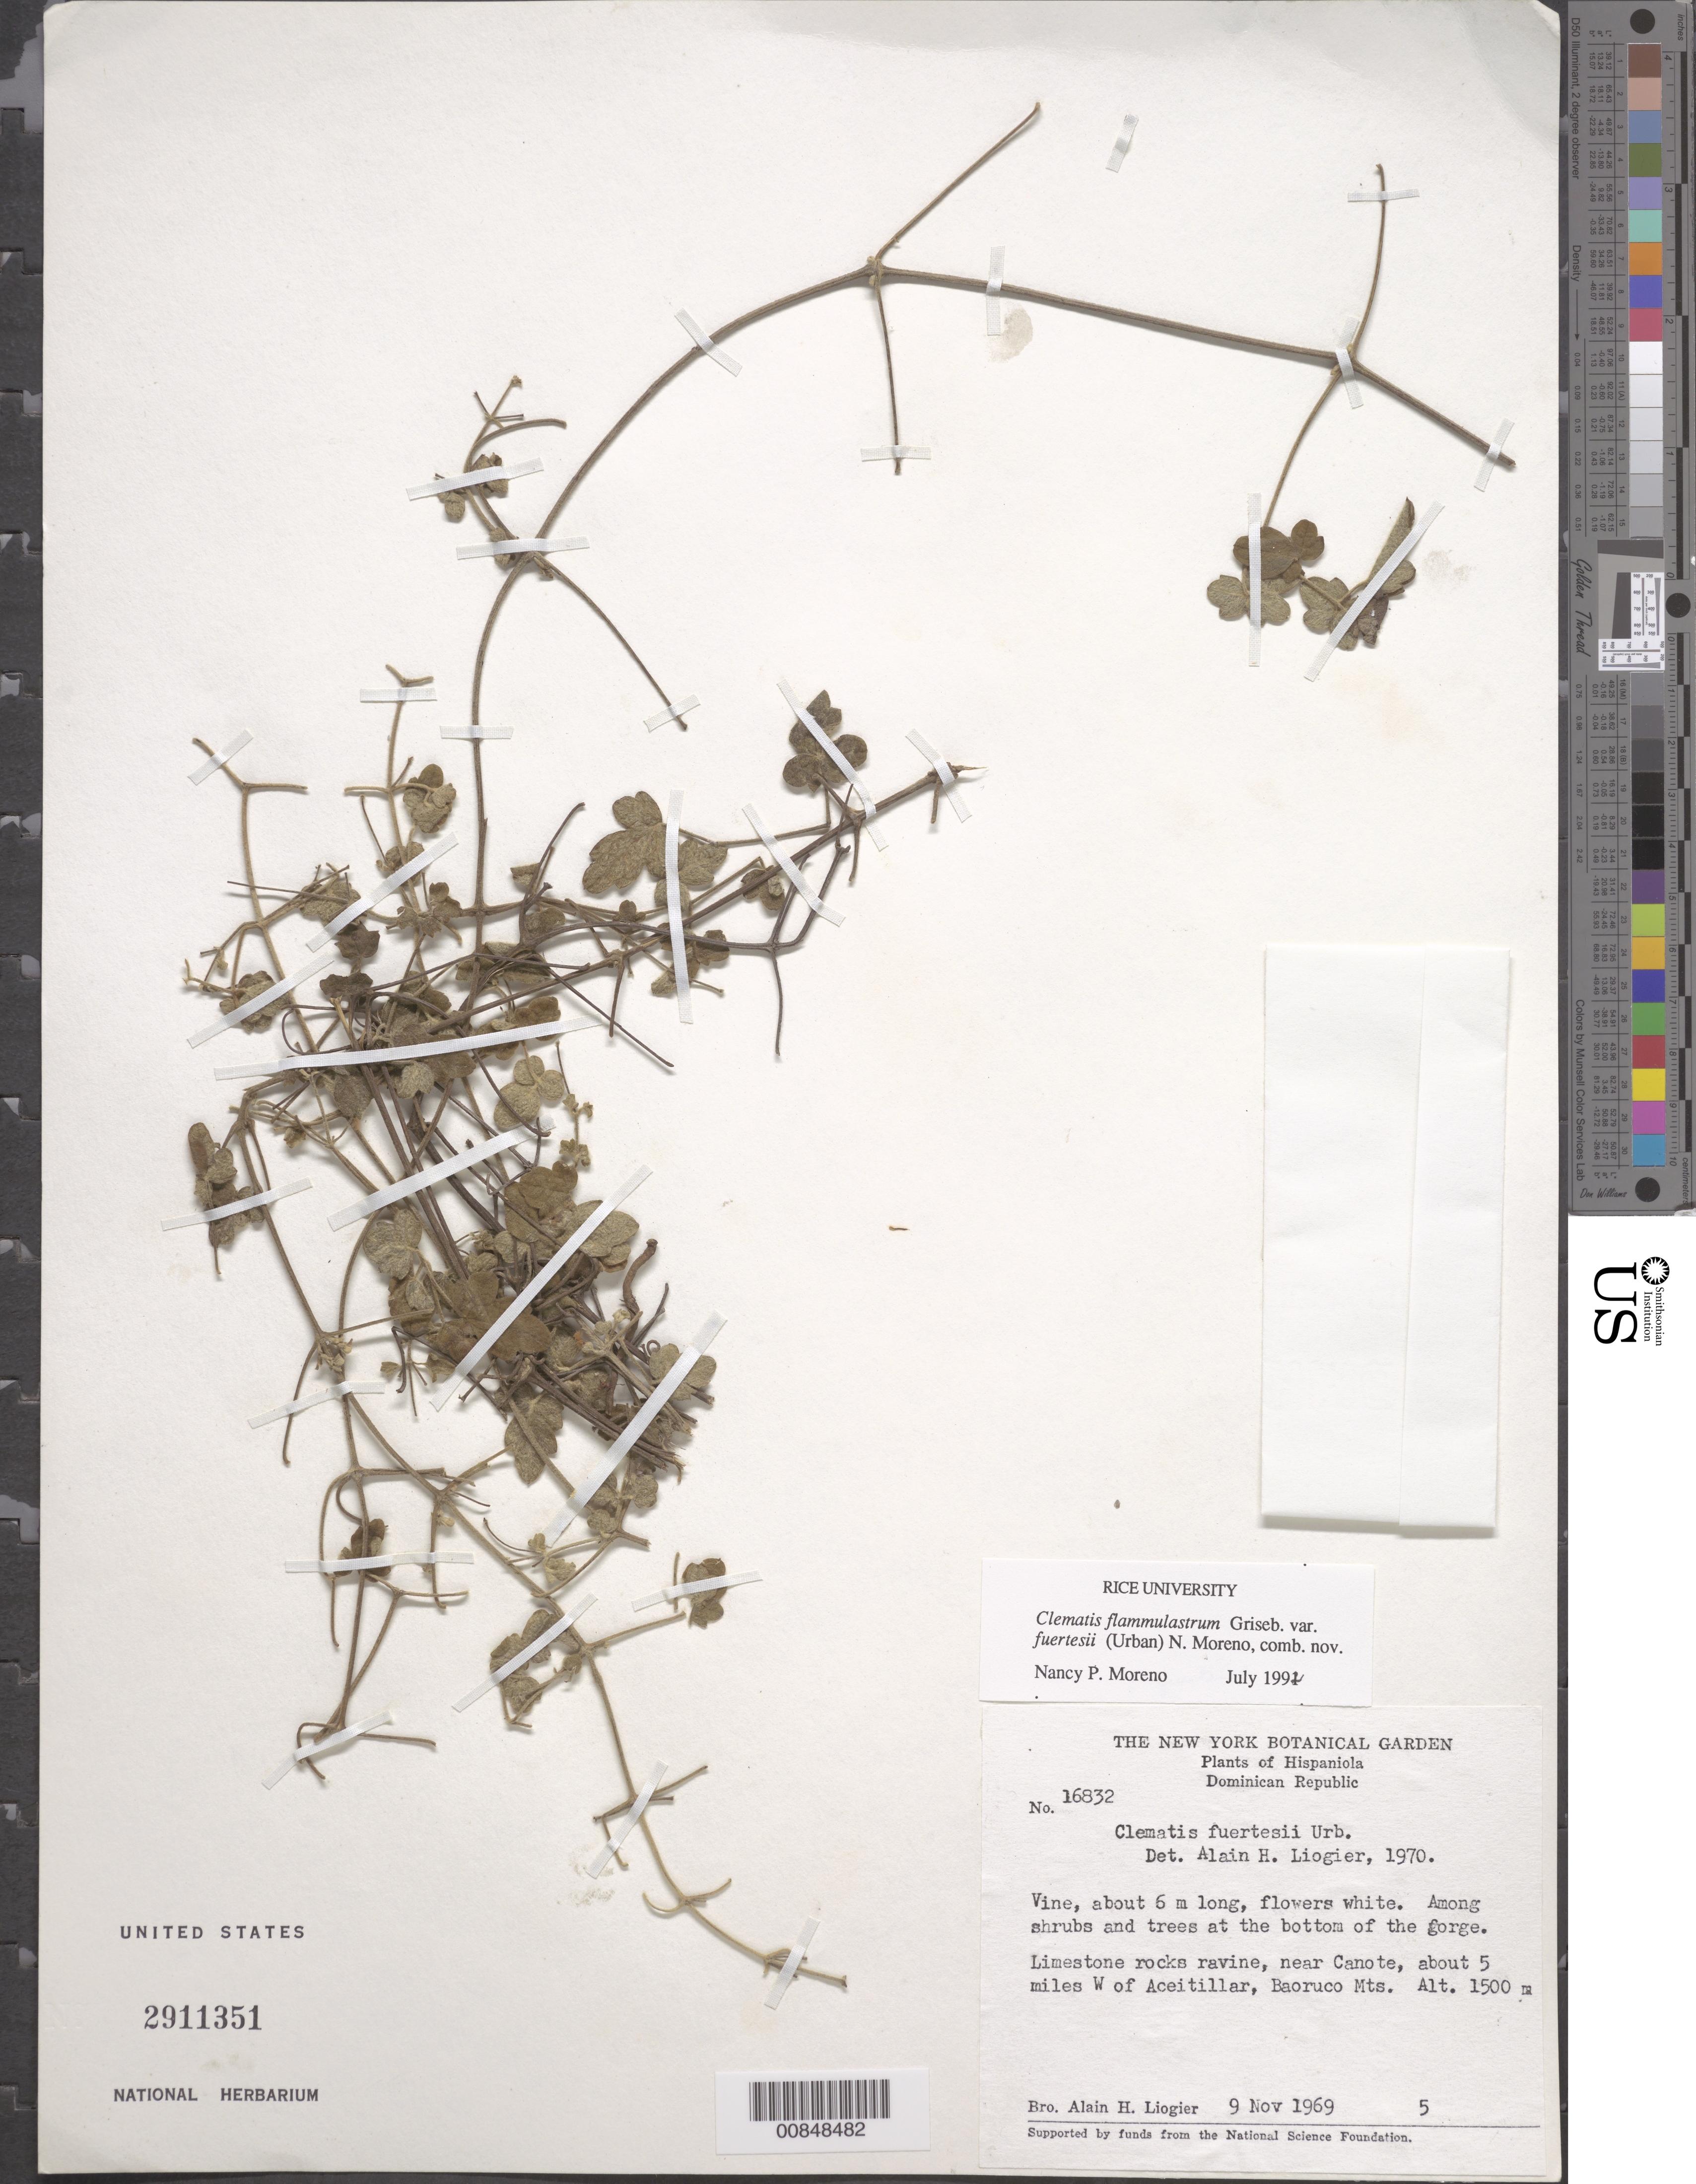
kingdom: Plantae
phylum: Tracheophyta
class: Magnoliopsida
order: Ranunculales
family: Ranunculaceae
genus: Clematis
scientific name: Clematis fuertesii var. fuertesii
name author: Urb.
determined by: Moreno, N. P.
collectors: A. H. Liogier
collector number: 16832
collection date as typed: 09 Nov 1969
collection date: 1969-11-09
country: Dominican Republic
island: Hispaniola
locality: Near Canote, about 5 miles W of Aceitillar, Baoruco Mts.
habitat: Among shrubs and trees at the botoom of the gorge. Limestone rocks ravine.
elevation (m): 1500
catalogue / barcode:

(TASK DETAILS) Find every line in the rows above that includes the word "date", and copy each of those lines.

(TASK RESULT)
collection date as typed: 09 Nov 1969
collection date: 1969-11-09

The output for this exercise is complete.